Further significant collections of Hebrew manuscripts were added in 1848 and 1890. In 1848 the Library purchased the library of Heimann Joseph Michael, numbering 862 volumes and nearly 1,300 separate works. The most recent acquisition of Hebrew manuscripts of major international importance was the purchase of fragments from the Cairo Genizah, beginning in 1890. A genizah is usually a room attached to a synagogue used for storing texts which were worn out and had become unusable; in this case the genizah was in the attic of the Ezra synagogue in Old Cairo. An enormous number, over 200,000, of fragments in Hebrew, Judaeo-Arabic and Yiddish were kept there, which are now dispersed in over 25 public and private libraries across the world. Cambridge, with over 150,000 has the majority of them, while 25,000 are in New York, 10,000 in Manchester and 5,000 each in the British Library and the Bodleian.

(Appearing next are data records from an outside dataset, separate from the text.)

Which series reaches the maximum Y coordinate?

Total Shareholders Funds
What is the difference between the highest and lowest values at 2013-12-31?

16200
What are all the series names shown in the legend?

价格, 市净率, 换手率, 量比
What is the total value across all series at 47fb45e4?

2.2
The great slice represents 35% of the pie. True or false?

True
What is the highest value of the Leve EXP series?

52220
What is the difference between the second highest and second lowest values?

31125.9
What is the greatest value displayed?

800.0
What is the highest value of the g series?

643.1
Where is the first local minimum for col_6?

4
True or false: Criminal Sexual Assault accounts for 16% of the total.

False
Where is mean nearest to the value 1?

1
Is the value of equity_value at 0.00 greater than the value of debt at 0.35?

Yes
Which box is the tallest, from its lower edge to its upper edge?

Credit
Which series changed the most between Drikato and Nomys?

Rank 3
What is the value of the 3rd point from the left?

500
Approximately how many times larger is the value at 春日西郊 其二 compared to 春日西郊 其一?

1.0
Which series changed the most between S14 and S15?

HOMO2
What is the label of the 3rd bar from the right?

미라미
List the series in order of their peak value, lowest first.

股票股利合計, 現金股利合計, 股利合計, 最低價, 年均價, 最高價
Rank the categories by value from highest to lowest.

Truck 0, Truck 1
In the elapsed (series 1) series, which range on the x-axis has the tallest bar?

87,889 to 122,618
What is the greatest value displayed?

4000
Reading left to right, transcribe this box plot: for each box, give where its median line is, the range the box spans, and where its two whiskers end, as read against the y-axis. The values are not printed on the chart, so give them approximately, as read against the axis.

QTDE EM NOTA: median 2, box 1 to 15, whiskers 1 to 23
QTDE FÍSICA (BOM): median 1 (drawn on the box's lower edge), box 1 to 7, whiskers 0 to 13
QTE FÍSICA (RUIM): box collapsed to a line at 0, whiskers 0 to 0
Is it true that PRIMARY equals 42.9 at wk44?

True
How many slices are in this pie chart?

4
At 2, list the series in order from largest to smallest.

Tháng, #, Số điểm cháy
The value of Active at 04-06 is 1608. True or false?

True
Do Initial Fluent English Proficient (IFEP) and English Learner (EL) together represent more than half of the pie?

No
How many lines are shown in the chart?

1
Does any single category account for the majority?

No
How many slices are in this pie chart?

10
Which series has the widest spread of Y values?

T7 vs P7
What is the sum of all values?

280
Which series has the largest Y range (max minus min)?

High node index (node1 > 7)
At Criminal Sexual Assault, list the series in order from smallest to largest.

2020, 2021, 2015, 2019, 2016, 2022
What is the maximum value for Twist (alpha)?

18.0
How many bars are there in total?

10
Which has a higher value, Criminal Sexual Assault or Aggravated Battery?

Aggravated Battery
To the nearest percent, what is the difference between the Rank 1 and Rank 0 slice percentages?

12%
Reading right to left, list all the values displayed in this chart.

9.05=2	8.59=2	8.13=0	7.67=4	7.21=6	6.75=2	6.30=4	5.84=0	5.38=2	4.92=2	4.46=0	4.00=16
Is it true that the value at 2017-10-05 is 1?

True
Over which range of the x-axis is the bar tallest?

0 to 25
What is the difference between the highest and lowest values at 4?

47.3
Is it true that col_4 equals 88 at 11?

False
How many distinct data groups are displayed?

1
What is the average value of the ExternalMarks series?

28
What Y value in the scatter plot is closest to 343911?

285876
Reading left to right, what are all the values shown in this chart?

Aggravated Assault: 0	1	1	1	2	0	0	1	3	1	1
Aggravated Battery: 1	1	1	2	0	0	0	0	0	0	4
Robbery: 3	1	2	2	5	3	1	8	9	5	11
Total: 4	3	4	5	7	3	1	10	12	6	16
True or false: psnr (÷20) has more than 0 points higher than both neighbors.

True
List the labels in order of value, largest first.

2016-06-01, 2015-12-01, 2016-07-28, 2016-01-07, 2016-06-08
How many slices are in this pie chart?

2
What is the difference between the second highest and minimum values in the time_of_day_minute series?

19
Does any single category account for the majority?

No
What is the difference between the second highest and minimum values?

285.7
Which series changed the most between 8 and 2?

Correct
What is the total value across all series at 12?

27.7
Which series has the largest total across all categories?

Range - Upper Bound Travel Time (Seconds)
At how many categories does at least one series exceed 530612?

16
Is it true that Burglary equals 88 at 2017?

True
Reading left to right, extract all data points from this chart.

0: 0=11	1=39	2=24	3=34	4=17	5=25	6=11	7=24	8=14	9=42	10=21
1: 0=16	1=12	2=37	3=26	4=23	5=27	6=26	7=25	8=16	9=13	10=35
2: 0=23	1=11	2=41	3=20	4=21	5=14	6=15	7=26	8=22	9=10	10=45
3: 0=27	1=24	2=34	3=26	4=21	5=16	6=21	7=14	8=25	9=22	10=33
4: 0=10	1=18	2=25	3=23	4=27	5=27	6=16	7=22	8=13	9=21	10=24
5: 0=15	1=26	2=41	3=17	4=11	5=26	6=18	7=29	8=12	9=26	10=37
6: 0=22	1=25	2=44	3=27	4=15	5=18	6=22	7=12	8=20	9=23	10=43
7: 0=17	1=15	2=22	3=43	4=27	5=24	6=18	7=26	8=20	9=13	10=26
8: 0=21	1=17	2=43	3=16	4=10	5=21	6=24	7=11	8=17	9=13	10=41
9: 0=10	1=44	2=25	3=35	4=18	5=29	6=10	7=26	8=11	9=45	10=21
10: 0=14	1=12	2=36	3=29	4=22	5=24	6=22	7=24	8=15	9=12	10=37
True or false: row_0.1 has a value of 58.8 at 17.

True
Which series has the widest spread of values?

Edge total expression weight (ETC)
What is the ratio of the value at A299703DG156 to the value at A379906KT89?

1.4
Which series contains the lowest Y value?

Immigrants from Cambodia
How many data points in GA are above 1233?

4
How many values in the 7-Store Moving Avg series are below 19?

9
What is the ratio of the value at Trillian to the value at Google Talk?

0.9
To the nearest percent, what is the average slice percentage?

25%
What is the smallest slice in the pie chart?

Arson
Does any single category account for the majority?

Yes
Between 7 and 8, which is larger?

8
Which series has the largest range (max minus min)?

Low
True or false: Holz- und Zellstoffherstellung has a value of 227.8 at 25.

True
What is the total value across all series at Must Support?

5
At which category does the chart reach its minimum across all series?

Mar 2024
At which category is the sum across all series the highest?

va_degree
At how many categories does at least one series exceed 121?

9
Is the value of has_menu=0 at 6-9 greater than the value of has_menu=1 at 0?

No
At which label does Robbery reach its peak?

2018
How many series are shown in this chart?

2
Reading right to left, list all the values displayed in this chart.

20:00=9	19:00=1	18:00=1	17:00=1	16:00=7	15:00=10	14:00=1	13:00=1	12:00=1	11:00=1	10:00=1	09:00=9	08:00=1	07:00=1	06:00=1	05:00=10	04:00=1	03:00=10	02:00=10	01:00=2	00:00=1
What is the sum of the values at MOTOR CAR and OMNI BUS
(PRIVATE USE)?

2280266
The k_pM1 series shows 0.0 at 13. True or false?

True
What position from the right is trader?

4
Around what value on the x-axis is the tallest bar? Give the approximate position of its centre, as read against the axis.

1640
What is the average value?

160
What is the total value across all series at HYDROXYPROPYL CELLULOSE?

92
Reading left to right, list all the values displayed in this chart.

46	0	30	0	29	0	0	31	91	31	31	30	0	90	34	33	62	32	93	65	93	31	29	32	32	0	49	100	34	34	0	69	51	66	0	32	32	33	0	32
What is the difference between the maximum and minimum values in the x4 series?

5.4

Although Yiddish became the spoken language of most Jews in Europe and beyond, historically it had an inferior status to Hebrew and was chiefly used to address women, children and males ignorant of Hebrew; significantly, the first book printed in Yiddish (Cracow, 1534) is a translation of difficult phrases in biblical Hebrew. For the same reason, early books in Yiddish were badly printed and ephemeral, and so have survived, if at all, in very few copies. One of the few bibliophiles to collect these objects systematically was Rabbi David Oppenheimer (see above) so the Bodleian finds itself with a very important collection of early Yiddish printed books, in many cases holding the only surviving copy.

Later, because of its proletarian status, Yiddish was the natural choice of language for the propagation of socialism. The donation in 1981 of the library of the US daily Yiddish newspaper Morning Freiheit, founded in 1922 by the Jewish section of the American Communist Party, gave the Bodleian an extensive representation of the rich Socialist literature of the later nineteenth-century and the first half of the twentieth.


Aramaic features prominently in the works described above as Hebrew, partly because they are similar languages and the authors change from one to the other even in mid-sentence. Additionally the Bodleian possesses a unique series of documents in Aramaic written on leather; nothing definite is known of their origin, but they were acquired in 1943-4. They are undated, but belong somewhere in the fifth century BC.


The collection of Ethiopic manuscripts in the Bodleian now contains some 130 items. James Bruce’s collection of 25 Ethiopic manuscripts, purchased by the Library in 1843, is both artistically and textually out of the ordinary and features a rare text of Enoch. In 2002, an unusual illustrated seventeenth-century manuscript of a Marian text, Arganona weddase (‘Harp of Praise’) (MS. Aeth.e.28), was added to the collection.


There is a vast literature in Syriac, enlarged by many translations from Greek. As early as 1864, when the main catalogue for Syriac manuscripts was printed, the Bodleian possessed 205 codices. As many of these contain several items the number of works is much larger; there have also been later additions. Most of the manuscripts arrived in the Library as donations, often from the same sources, such as Laud and Huntingdon, as the Hebrew manuscripts. Syriac has also given rise to two other bodies of literature. Karshuni is the Arabic language written in Syriac script. Mandaean is a development of Syriac used chiefly for magical texts of which, in the Drower Collection, the Bodleian Library is the world’s foremost repository.